▸ Extrait
Qu’avez-vous donc tenté, plus précisément ?
J’ai tout essayé. L’héroïne, les acides… D’ailleurs, j’ai pris mon premier acide sans même le savoir. Quelqu’un avait glissé un buvard dans mon verre de Coca. À l’époque, c’était une pratique assez courante, ça s’appelait “spiker” un verre. C’était d’une violence folle. J’avais 14 ans, mais en mentant sur mon âge, j’avais réussi à décrocher un poste dans un hôtel à Manchester, histoire d’arrondir les fins de mois et d’apprendre l’anglais pour comprendre les paroles des chansons que j’aimais. C’est là que j’ai fait la connaissance d’un mec grand et fort que tout le monde idolâtrait, une sorte de Dargelos tout droit sorti d’un roman de Cocteau. Allez savoir pourquoi, il m’avait pris sous son aile et il m’emmenait partout. Il s’appelait Damian. Un vrai démon de séduction. Bref, il m’a invité dans une soirée où il m’a fait prendre un acide. Je planais à trois mille et j’avais l’impression que ça n’allait jamais s’arrêter. On a fini par faire le tour de Manchester à pied, sur le périph. J’ai l’impression que ça a duré deux jours, j’ai trouvé ça affreux. J’avais clairement de vieux démons, des traumatismes de l’enfance qui sommeillaient en moi et qui, à ce moment-là, ont tous refait surface à cause de la drogue, sous forme de visions effrayantes, cauchemardesques. Ce qui ne m’a pas empêché d’en reprendre. [Rires.]
À l’instar d’Isabelle Adjani, vous avez vous aussi eu droit, en 1995, à votre vilaine rumeur vous disant mort du sida…
En regardant un documentaire sur Isabelle récemment, j’ai constaté à quel point cette rumeur l’avait affectée, tourmentée, et avait aussi bouleversé sa vie et la manière dont elle a abordé son métier par la suite. Il faut rappeler qu’à l’époque, le sida était perçu comme la peste. Et si les ouï-dire à mon sujet étaient montés de toutes pièces, j’aurais clairement pu y passer avec la vie dissolue que je menais. J’étais un candidat désigné. Bref, en 1992, j’avais monté le projet Urgence – 27 artistes pour la recherche contre le sida, un disque dont la totalité des bénéfices était reversée à l’Institut Pasteur. Il y avait une telle omerta autour de la maladie que nombre d’artistes ont refusé d’y participer, par crainte d’être associés à ce fléau. Je m’en suis pris plein la gueule, mais j’avais une obligation morale de produire ce disque. Suite à quoi, les gens ont commencé à dire : “Si la question le préoccupe tant, c’est qu’il est beaucoup plus concerné qu’il ne veut bien l’admettre.” Je suis passé entre les mailles du filet, mais de nombreuses personnes autour de moi n’avaient pas eu cette chance. Par respect pour elles, je ne me voyais donc pas prendre un clairon pour annoncer que j’étais séronégatif. Jamais je n’aurais fait une chose pareille.

▸ Données fournies
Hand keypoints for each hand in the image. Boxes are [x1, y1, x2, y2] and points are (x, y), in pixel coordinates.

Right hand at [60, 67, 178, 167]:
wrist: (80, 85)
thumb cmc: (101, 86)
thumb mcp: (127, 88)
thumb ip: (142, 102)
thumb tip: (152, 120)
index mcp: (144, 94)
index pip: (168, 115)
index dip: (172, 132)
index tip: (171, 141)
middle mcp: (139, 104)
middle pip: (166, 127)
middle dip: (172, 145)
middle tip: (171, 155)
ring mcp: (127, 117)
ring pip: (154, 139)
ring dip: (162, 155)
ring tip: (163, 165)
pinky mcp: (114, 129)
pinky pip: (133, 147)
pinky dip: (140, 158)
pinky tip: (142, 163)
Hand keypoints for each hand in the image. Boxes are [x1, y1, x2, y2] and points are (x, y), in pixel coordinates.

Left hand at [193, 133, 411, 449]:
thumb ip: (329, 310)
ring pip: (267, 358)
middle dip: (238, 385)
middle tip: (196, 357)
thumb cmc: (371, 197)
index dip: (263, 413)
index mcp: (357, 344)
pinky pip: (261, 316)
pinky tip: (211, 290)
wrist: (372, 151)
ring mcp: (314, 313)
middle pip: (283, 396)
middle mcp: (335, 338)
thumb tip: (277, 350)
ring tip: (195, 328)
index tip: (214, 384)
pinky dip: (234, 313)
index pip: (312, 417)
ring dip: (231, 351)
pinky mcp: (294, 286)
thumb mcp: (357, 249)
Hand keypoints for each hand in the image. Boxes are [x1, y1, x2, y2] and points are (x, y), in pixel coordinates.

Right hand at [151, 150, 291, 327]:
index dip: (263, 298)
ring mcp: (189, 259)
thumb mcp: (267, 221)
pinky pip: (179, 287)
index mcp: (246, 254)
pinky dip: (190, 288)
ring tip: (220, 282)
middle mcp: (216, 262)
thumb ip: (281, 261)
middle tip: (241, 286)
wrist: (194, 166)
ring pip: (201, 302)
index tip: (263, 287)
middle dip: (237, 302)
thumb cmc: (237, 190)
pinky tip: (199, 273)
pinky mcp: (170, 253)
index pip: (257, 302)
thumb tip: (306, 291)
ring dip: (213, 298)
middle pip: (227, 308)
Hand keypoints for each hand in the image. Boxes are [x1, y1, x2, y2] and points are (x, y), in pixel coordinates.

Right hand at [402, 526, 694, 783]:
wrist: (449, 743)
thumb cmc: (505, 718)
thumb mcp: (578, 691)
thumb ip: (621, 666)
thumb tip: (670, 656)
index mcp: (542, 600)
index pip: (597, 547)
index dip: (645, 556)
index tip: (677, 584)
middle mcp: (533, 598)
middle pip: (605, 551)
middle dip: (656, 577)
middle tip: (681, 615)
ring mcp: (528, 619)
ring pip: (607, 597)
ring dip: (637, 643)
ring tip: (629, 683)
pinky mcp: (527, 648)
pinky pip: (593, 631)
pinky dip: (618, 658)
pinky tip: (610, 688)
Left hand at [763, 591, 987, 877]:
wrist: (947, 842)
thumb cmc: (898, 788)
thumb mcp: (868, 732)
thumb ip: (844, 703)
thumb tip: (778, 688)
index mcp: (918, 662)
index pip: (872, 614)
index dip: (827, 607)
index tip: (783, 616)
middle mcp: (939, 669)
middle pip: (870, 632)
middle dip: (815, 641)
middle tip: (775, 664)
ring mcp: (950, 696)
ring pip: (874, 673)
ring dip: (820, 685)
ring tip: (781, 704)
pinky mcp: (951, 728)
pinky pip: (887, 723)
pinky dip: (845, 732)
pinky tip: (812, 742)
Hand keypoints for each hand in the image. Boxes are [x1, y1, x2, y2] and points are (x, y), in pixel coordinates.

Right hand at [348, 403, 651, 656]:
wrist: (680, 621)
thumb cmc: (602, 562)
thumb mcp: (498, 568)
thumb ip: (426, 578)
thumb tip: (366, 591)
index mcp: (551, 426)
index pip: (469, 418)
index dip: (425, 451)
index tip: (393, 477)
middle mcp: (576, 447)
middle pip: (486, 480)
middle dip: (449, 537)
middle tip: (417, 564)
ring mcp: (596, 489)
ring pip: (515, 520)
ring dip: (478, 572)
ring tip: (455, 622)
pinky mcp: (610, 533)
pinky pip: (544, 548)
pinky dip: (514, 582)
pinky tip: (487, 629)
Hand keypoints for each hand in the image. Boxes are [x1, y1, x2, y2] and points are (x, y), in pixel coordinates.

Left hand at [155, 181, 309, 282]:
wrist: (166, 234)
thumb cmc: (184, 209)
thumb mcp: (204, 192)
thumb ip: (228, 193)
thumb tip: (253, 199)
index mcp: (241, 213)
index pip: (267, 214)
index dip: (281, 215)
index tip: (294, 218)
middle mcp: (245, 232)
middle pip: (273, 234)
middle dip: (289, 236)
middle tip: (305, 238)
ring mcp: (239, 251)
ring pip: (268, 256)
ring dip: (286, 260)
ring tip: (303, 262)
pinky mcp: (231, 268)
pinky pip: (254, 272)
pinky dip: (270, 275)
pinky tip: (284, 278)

▸ Votre tâche
D'après l'extrait, à quel organisme revenait la totalité des bénéfices du disque Urgence ? Les lignes forment un matériau distinct, sans lien avec l'extrait.

▸ Solution
À l'Institut Pasteur.